I will make two arguments for cities with significant black populations. One, those cities will never be truly successful or achieve their aspirations if their black populations do not share in civic progress. Two, one of the strongest predictors of urban success is how a city engages its black population.
Consider Atlanta. It has been one of America’s fastest growing regions for a long time. It has a heavy rail subway system, significant urban infill development, the busiest airport in the country, many corporate headquarters, a strong entrepreneurial culture, and a core city population boom that puts any Midwest city to shame, including Chicago. It should not be surprising that Atlanta has long been a major African American center, was known as the “city too busy to hate”, and today is arguably America’s premier city for African Americans. Good for black people has meant good for white people too. Contrast with nearby Birmingham, Alabama and see the difference. Once those cities were about the same size, by the way.

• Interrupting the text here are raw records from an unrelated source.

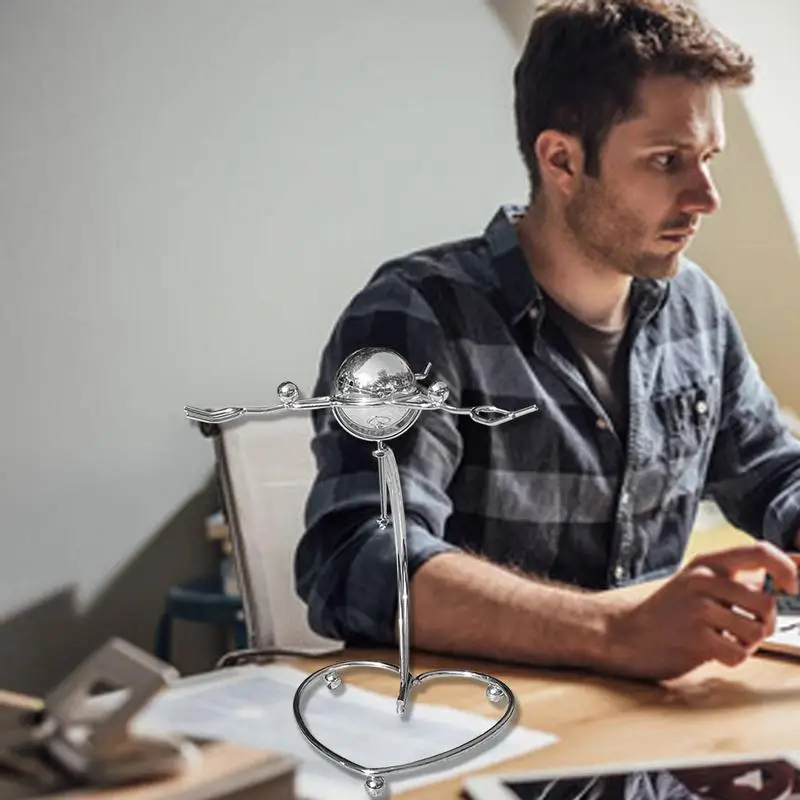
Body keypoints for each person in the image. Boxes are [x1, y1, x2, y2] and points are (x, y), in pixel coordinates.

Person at [294, 0, 800, 682]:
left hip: (652, 723)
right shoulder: (418, 314)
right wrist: (614, 632)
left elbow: (775, 473)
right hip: (474, 724)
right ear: (561, 160)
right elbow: (356, 558)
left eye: (707, 157)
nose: (707, 197)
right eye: (667, 160)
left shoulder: (695, 310)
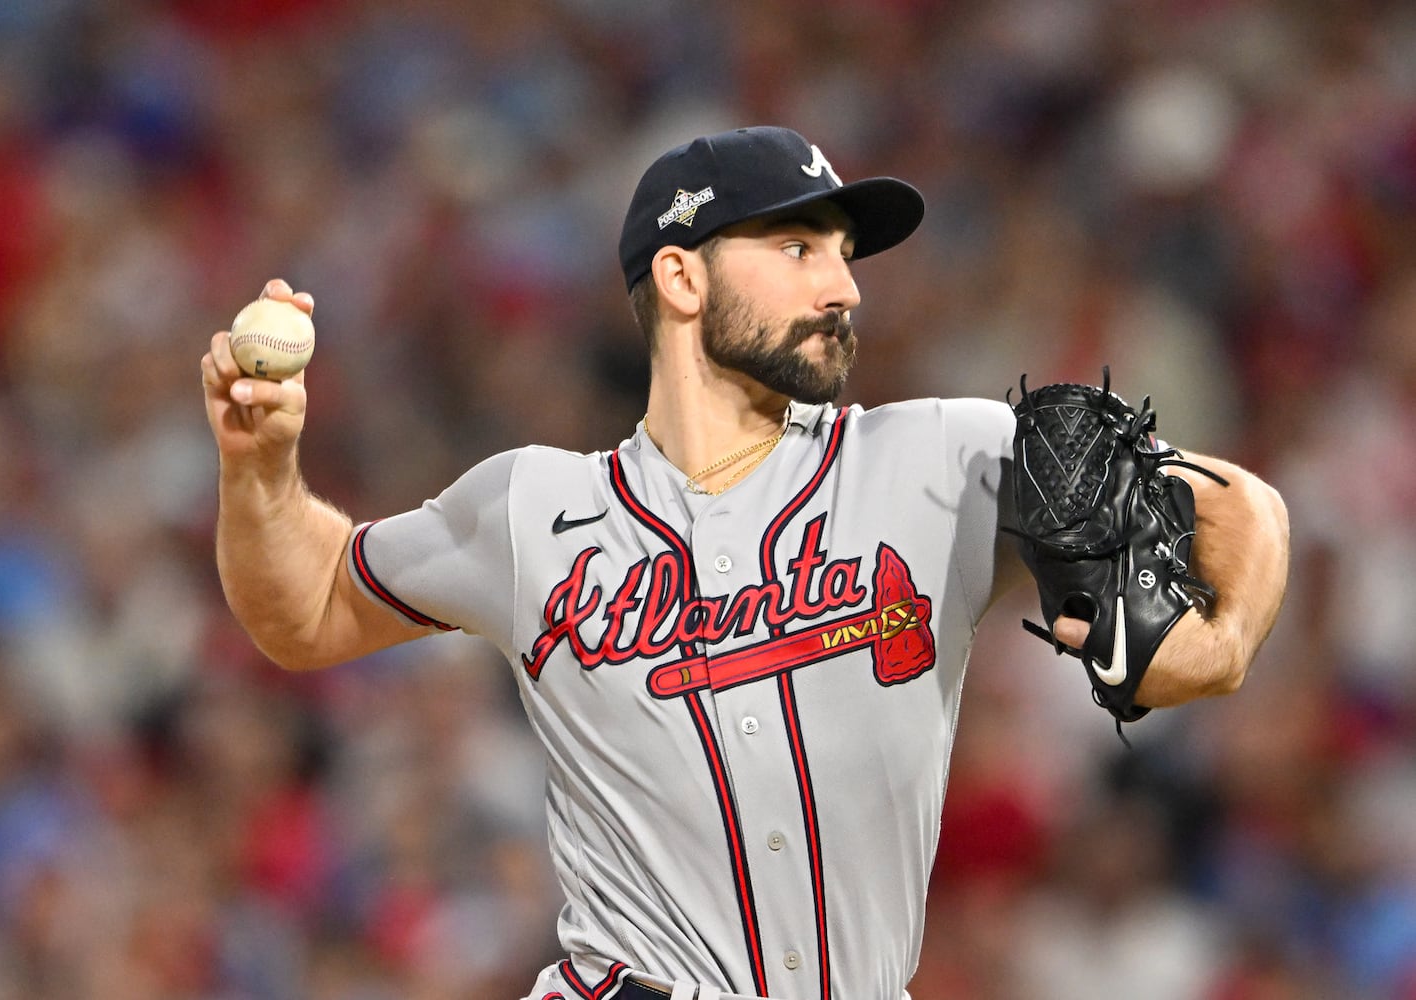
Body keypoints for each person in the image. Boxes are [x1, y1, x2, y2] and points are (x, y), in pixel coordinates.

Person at [200, 126, 1289, 1000]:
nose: (844, 288)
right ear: (680, 276)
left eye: (845, 256)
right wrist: (260, 471)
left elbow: (1247, 507)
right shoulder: (533, 505)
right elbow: (309, 610)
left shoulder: (941, 459)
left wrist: (1225, 637)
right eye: (798, 248)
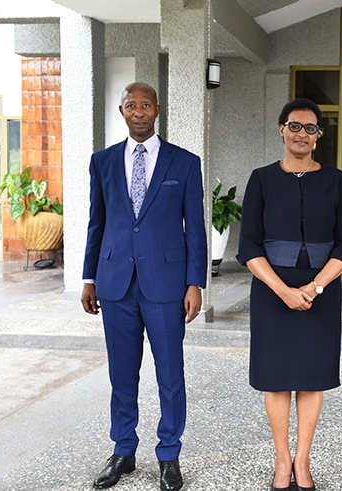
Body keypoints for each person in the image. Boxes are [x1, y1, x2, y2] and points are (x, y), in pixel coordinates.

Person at [81, 82, 207, 491]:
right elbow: (96, 224)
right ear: (121, 111)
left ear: (158, 110)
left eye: (146, 105)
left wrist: (195, 282)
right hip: (115, 284)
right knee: (122, 374)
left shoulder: (184, 163)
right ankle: (123, 449)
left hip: (167, 286)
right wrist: (89, 278)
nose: (138, 112)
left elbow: (195, 230)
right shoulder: (101, 162)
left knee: (170, 373)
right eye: (131, 105)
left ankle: (169, 453)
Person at [237, 98, 342, 491]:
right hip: (272, 289)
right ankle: (281, 459)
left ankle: (303, 459)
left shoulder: (336, 180)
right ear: (282, 130)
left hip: (321, 291)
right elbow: (249, 244)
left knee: (311, 377)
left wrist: (315, 287)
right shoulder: (262, 178)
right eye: (295, 126)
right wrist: (283, 290)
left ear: (318, 136)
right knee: (276, 378)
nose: (302, 133)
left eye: (310, 128)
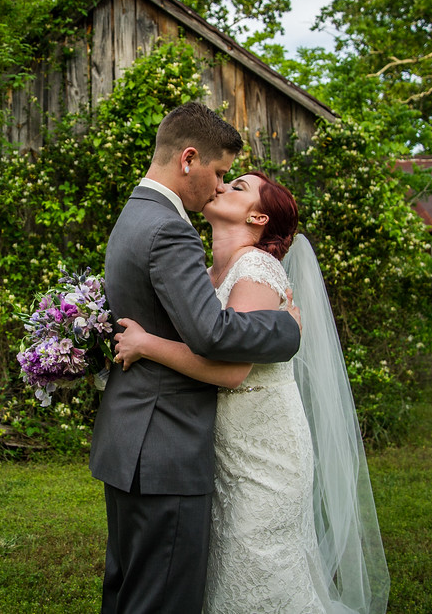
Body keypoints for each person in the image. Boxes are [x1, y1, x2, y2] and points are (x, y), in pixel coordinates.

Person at [113, 171, 390, 614]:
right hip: (222, 447)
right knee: (223, 570)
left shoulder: (257, 268)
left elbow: (232, 370)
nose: (221, 186)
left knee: (260, 569)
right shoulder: (206, 272)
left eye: (237, 187)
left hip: (266, 451)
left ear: (258, 217)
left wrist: (147, 345)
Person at [89, 103, 303, 614]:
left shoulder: (134, 214)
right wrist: (286, 329)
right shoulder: (170, 228)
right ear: (189, 159)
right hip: (165, 446)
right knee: (159, 599)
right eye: (221, 172)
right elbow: (210, 332)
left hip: (133, 441)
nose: (219, 186)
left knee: (128, 591)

Or consider Houston. Another massive Sunbelt boomtown. This is the city that opened its doors to tens of thousands of New Orleans residents displaced by Hurricane Katrina, mostly black. Many of them decided to stay on in Houston. Houston sees attracting these new African American residents not just as charity, but as good for Houston’s growth.

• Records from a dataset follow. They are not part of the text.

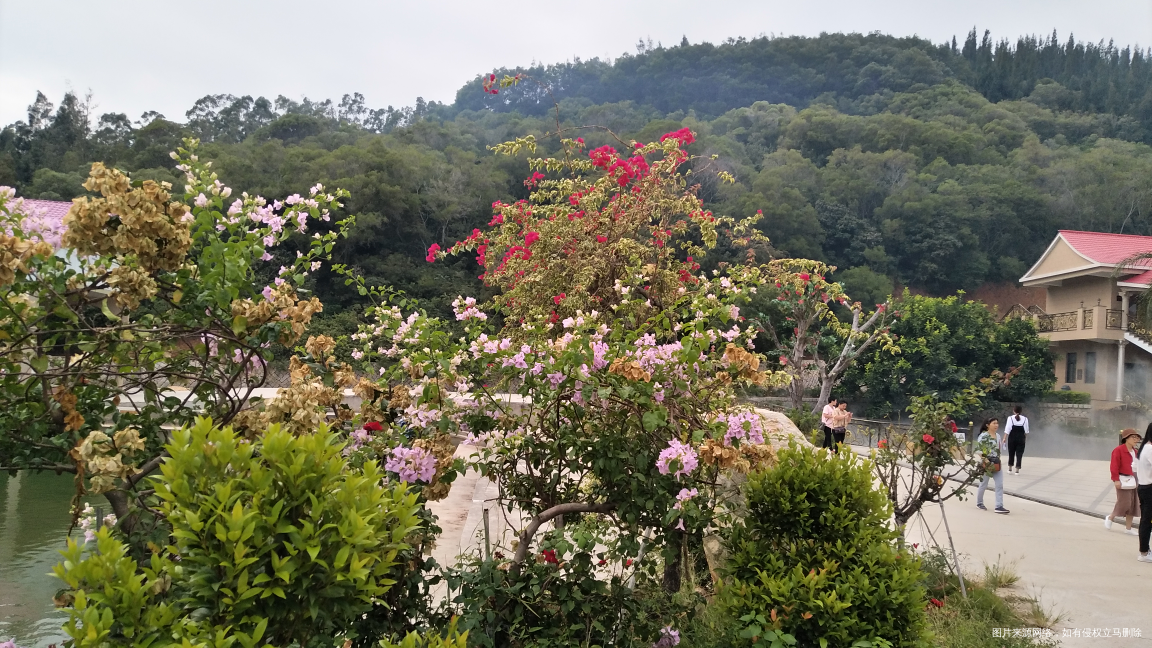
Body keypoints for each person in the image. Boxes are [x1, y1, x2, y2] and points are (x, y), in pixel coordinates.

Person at [1106, 429, 1142, 536]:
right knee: (1124, 502)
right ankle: (1111, 517)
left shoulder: (1135, 452)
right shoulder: (1118, 450)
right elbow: (1114, 466)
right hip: (1123, 478)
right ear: (1126, 438)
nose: (1136, 440)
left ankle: (1128, 528)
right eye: (1133, 437)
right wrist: (1116, 480)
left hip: (1134, 479)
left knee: (1133, 504)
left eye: (1137, 438)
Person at [975, 418, 1010, 514]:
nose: (996, 425)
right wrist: (986, 462)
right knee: (983, 484)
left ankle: (999, 506)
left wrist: (998, 461)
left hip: (996, 463)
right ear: (987, 425)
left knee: (999, 485)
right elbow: (979, 450)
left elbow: (999, 450)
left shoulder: (998, 436)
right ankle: (979, 503)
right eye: (994, 423)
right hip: (987, 463)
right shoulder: (984, 436)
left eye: (997, 423)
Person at [1137, 422, 1152, 563]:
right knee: (1147, 521)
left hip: (1143, 487)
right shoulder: (1150, 449)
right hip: (1149, 489)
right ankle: (1144, 552)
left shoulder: (1144, 448)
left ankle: (1145, 550)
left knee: (1146, 521)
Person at [1003, 406, 1029, 475]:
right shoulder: (1025, 419)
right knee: (1019, 454)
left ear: (1013, 410)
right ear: (1021, 411)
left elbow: (1007, 429)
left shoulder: (1010, 418)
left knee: (1011, 453)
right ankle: (1017, 470)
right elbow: (1026, 431)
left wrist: (1004, 438)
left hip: (1012, 437)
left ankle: (1010, 468)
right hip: (1021, 438)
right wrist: (1025, 439)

I think it is time for Midwest cities to step up to the plate. You always see these civic strategies that talk about “building on assets”. Well, one of the greatest untapped assets of our cities is their African American populations. Why not look there to find not just a group that needs help, but rather a potential growth engine for the community? I won’t claim this will be easy to figure out. But it is imperative that we start.
It starts with education. There is nothing more important to success in the modern economy than a quality education. I am reminded of research Richard Longworth cited in “Caught in the Middle” about how even in economically ravaged Michigan, most white people still don’t see education as critical. The Midwest has never put a priority on education, even for its white majority. Hence its educational attainment levels. Imagine then the priority that has been put on urban districts with majority black populations? I think we are all familiar with the state of our inner city schools. I won’t claim this is a Midwest specific problem, or that the school system is entirely to blame, but clearly education is the absolute first step on the road to success for anyone, black or white.

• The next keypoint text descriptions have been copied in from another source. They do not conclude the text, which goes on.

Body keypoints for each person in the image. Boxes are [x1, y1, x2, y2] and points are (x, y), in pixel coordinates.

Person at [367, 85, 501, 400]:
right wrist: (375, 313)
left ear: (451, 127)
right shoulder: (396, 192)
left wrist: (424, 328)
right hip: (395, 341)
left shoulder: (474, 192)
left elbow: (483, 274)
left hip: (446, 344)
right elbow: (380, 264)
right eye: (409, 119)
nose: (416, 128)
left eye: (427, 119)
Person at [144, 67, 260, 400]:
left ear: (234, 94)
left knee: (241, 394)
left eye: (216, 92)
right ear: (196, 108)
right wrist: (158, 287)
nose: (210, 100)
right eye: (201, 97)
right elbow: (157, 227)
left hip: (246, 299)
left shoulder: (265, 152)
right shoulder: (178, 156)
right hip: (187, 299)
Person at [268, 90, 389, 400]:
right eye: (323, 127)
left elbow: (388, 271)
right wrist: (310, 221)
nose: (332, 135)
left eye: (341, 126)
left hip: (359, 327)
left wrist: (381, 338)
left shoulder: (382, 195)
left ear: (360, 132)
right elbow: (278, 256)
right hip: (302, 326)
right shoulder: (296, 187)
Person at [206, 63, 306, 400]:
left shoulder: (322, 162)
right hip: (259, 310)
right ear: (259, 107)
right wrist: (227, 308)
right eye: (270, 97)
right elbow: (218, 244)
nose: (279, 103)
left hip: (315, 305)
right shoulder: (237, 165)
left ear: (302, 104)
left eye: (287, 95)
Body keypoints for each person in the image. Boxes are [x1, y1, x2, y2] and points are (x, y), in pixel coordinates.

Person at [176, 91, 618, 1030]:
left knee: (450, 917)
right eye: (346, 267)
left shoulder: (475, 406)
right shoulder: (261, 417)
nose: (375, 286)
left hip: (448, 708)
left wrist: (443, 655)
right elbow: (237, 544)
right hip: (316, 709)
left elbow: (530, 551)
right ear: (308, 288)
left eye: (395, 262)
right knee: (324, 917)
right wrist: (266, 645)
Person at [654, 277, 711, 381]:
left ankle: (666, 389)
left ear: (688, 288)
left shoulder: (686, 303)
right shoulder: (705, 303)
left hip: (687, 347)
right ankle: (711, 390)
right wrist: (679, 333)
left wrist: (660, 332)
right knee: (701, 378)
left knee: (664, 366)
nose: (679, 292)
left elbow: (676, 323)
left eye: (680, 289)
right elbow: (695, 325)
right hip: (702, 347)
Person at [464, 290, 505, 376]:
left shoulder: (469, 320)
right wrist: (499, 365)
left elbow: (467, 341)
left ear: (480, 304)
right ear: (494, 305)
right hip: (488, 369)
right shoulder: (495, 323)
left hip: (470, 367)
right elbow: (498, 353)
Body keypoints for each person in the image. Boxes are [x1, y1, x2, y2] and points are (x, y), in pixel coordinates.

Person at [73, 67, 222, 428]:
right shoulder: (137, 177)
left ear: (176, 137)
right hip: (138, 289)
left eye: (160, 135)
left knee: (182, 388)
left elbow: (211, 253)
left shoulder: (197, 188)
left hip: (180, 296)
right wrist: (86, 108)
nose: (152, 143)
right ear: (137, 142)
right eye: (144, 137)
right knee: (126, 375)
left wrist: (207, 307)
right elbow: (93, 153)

I’ll have more to say on this topic in the future. But to wrap up this post I thought I would provide some data to give some perspective on our Midwest black communities. The data below is the percentage black population in the core county of a given metro area. For comparison purposes, the United States is 12.3% black. This data is as of the 2000 Census.
- Chicago (Cook County) – 26.1%
- Cincinnati (Hamilton County) – 23.4%
- Cleveland (Cuyahoga County) – 27.4%
- Columubs (Franklin County) – 17.9%
- Detroit (Wayne County) – 42.2%
- Indianapolis (Marion County) – 24.2%
- Kansas City (Jackson County) – 23.3%
- Louisville (Jefferson County) – 18.9%
- Milwaukee (Milwaukee County) – 24.6%
- Minneapolis (Hennepin County) – 9.0%; St. Paul (Ramsey County) – 7.6%
- Pittsburgh (Allegheny County) – 12.4%
- St. Louis (independent city) – 51.2% ; St. Louis County – 19.0%
As you can see, other than the Twin Cities, every large metro in the Midwest has a sizeable black core county population. A lot of places seem to have a core county population of around 25%.
It strikes me that it’s pretty hard to have a successful city if a quarter of your population isn’t coming along in the journey. So it is important for urbanists and those who love cities to be focusing on this in addition to (not instead of) things like attracting people who are already highly educated, drawing the middle class back to the center, downtown redevelopment, etc.